While AI has the potential to speed up successful drug testing, there are few AI-discovered drugs in late-stage clinical trials, and not one has been approved. Meanwhile, the amount of cash flooding into all AI investments is seen by many as a bubble

With AI, “I think we are definitely in a period of hype at the moment,” Jim Weatherall, AstraZeneca’s chief data scientist, said. “Today, I think our way of controlling the hype is to carefully introduce AI as a tool” for the company’s scientists, he added.

“To be sure, [AI] is no magic bullet for drug development. While sometimes it is overhyped, you don’t want to downplay it either because the potential of this technology is huge.”

New AI tools are increasingly sought by big pharma companies to save on costs and time.

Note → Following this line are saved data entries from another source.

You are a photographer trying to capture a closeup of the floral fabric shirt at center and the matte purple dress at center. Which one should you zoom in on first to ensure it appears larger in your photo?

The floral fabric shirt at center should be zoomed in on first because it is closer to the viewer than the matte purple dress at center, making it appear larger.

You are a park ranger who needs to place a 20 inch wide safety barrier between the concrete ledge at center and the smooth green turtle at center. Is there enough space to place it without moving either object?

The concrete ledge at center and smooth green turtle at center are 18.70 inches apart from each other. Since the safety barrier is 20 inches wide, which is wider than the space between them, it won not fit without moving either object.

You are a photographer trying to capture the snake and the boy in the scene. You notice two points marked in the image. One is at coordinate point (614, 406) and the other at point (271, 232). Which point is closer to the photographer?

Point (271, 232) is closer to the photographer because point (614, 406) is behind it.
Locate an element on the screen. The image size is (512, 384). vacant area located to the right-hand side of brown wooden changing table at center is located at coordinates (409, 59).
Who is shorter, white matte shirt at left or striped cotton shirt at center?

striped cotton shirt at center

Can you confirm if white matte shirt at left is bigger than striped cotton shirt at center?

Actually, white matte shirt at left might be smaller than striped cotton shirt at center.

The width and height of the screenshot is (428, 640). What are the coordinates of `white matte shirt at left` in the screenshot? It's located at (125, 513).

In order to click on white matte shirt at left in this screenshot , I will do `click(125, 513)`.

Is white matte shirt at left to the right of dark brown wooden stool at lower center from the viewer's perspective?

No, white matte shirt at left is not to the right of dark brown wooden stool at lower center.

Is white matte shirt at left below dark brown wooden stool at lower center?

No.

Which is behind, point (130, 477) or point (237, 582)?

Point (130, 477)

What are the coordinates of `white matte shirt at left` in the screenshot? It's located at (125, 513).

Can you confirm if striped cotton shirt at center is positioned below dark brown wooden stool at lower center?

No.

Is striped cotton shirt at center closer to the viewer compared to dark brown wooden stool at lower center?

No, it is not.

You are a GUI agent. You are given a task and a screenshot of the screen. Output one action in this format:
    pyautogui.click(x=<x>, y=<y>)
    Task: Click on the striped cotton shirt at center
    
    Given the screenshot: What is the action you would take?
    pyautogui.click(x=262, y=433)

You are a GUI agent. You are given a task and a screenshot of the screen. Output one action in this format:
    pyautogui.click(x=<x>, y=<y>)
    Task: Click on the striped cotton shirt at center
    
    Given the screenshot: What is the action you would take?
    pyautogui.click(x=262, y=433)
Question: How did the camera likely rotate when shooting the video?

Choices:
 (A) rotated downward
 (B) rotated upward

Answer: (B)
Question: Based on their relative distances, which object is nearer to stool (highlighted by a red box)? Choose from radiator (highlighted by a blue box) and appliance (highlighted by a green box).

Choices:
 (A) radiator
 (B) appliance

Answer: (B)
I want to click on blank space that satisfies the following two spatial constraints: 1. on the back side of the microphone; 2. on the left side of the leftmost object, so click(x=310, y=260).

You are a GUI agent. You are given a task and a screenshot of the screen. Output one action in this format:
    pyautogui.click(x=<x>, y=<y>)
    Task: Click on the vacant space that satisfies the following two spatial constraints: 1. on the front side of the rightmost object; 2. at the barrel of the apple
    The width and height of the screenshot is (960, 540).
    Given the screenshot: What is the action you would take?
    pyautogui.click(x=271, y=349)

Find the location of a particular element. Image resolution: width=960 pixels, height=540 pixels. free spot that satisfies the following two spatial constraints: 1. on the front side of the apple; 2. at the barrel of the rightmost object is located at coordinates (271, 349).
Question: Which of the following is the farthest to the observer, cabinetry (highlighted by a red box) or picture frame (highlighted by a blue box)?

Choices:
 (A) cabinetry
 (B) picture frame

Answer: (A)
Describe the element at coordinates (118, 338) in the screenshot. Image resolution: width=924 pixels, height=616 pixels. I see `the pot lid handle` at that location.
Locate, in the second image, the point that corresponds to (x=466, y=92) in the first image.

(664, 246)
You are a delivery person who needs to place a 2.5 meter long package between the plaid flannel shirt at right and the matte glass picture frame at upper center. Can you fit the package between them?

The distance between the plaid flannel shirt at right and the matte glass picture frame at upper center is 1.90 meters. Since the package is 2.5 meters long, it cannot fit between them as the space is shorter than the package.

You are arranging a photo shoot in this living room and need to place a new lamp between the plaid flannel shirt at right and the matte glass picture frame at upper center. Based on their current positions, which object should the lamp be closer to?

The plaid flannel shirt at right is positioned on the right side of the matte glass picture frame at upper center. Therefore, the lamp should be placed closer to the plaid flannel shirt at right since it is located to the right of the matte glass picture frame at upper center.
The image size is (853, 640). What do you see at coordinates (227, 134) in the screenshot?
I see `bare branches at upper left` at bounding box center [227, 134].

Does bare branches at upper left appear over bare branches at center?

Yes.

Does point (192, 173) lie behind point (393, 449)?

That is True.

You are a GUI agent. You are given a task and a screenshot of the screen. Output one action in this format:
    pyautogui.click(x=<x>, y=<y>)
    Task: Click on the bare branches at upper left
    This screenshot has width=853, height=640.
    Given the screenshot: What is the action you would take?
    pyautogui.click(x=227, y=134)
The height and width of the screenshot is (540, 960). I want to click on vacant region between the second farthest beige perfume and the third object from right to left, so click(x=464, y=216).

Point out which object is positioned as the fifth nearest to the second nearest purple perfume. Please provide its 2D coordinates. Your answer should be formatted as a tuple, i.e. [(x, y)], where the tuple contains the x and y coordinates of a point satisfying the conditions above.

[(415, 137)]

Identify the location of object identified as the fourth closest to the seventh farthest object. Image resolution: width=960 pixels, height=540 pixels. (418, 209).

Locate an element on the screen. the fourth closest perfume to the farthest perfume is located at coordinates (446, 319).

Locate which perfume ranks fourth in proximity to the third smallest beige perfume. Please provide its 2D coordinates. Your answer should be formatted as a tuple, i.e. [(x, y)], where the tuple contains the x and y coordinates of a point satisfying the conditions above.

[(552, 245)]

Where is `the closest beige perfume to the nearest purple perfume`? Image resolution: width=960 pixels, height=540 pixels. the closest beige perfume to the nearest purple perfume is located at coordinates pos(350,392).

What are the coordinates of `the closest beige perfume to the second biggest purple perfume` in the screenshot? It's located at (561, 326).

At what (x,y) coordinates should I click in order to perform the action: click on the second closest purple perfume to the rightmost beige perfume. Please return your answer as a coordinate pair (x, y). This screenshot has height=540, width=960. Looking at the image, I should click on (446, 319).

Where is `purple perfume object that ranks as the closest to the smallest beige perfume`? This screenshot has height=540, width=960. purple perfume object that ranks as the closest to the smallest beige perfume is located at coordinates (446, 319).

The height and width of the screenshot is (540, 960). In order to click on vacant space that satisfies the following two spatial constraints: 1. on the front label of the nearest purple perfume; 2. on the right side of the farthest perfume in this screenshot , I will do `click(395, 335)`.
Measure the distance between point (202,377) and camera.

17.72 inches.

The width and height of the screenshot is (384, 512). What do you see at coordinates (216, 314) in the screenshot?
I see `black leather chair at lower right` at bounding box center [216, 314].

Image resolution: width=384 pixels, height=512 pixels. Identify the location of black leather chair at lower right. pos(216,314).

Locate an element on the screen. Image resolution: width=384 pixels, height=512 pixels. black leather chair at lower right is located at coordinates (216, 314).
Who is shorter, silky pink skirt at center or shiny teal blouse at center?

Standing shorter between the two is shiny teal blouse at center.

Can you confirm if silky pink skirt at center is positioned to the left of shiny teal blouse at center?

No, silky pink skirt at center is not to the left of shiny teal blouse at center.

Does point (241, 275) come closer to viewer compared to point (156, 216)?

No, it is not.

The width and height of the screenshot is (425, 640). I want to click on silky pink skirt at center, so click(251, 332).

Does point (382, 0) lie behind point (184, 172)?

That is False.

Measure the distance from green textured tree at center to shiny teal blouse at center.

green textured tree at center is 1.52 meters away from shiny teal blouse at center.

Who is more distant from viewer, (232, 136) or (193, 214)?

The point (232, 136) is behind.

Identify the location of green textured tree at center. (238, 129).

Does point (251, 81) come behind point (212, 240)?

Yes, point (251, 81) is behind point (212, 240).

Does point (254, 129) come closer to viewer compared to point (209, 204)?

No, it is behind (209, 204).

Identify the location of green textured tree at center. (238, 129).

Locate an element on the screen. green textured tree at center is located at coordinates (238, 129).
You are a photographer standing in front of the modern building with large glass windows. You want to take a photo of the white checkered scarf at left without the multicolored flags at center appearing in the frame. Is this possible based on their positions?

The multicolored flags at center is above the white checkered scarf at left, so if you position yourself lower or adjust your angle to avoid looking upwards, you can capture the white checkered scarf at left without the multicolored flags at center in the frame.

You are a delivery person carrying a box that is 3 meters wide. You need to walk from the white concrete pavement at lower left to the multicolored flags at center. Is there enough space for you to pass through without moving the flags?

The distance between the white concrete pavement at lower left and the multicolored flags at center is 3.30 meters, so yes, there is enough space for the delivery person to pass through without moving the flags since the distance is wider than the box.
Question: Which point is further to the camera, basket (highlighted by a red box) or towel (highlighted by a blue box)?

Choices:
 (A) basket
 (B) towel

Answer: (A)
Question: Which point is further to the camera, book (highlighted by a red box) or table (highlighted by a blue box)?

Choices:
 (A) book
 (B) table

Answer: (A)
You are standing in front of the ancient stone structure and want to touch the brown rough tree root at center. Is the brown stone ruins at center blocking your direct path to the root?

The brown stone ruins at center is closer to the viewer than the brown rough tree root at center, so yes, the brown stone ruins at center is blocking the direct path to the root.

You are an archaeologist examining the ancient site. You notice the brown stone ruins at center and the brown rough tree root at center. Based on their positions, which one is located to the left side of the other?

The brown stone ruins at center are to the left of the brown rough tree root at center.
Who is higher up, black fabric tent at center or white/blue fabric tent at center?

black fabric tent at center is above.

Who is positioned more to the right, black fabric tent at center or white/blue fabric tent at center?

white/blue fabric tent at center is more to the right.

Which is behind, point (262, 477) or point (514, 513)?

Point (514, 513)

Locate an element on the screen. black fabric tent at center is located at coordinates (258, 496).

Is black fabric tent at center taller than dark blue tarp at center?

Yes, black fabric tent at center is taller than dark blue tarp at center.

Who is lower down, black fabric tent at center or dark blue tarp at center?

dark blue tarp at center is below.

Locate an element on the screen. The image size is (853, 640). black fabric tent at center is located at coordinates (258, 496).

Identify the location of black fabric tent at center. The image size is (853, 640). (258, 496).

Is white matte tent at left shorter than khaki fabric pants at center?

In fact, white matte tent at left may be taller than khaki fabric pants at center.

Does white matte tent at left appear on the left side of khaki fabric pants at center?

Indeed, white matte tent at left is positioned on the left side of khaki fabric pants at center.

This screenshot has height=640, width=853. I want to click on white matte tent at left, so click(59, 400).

In 2023, Roche partnered with Nvidia to work on drug development. AstraZeneca in 2019 started a collaboration with BenevolentAI for lung and kidney diseases. But UK-based Benevolent’s shares plunged more than 99 per cent before it delisted in March. 

AstraZeneca says it still has a partnership with Benevolent.

Algen, which has previously applied machine learning to oncology treatments, will be working for AstraZeneca on immune system diseases.

“We are not just analysing data using AI,” said Chun-Hao Huang, Algen’s co-founder. Rather, AI and Crispr are being paired together to generate solutions, he said.

New drugs fail up to 90 per cent of the time when they reach clinical trials. For AI to be successful, pharmaceutical companies need to do a better job at benchmarking how the technology is performing versus conventional methods, said Alex Zhavoronkov, chief executive of AI for drug discovery company Insilico.

For now, “the role of the pharma industry in AI is very limited when it comes to early stage drug discovery,” he said.